Provided data ::
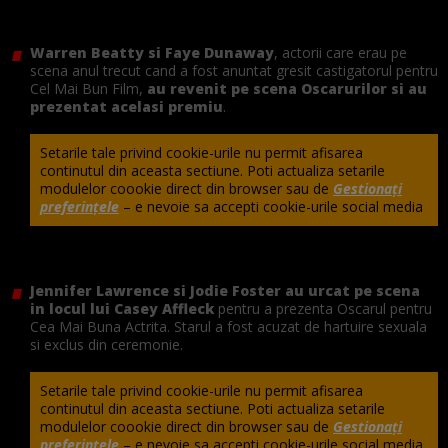
Warren Beatty si Faye Dunaway
, actorii care erau pe
scena anul trecut cand a fost anuntat gresit castigatorul pentru
Cel Mai Bun Film,
au revenit pe scena Oscarurilor si au
prezentat acelasi premiu
.
Setarile tale privind cookie-urile nu permit afisarea
continutul din aceasta sectiune. Poti actualiza setarile
modulelor coookie direct din browser sau de
Gestionați
preferințele
– e nevoie sa accepti cookie-urile social media
Jennifer Lawrence si Jodie Foster au urcat pe scena
in locul lui Casey Affleck
pentru a prezenta Oscarul pentru
Cea Mai Buna Actrita. Starul a fost acuzat de hartuire sexuala
si exclus din ceremonie.
Setarile tale privind cookie-urile nu permit afisarea
continutul din aceasta sectiune. Poti actualiza setarile
modulelor coookie direct din browser sau de
Gestionați
preferințele
– e nevoie sa accepti cookie-urile social media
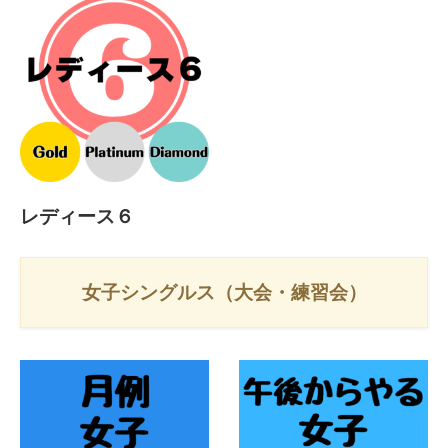
レディース６
女子シングルス（大会・練習会）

What is required :: Whenever a line of the data contains "pentru", it counts; state how many such lines there are, with nothing added.

Solution to the exercise :: 2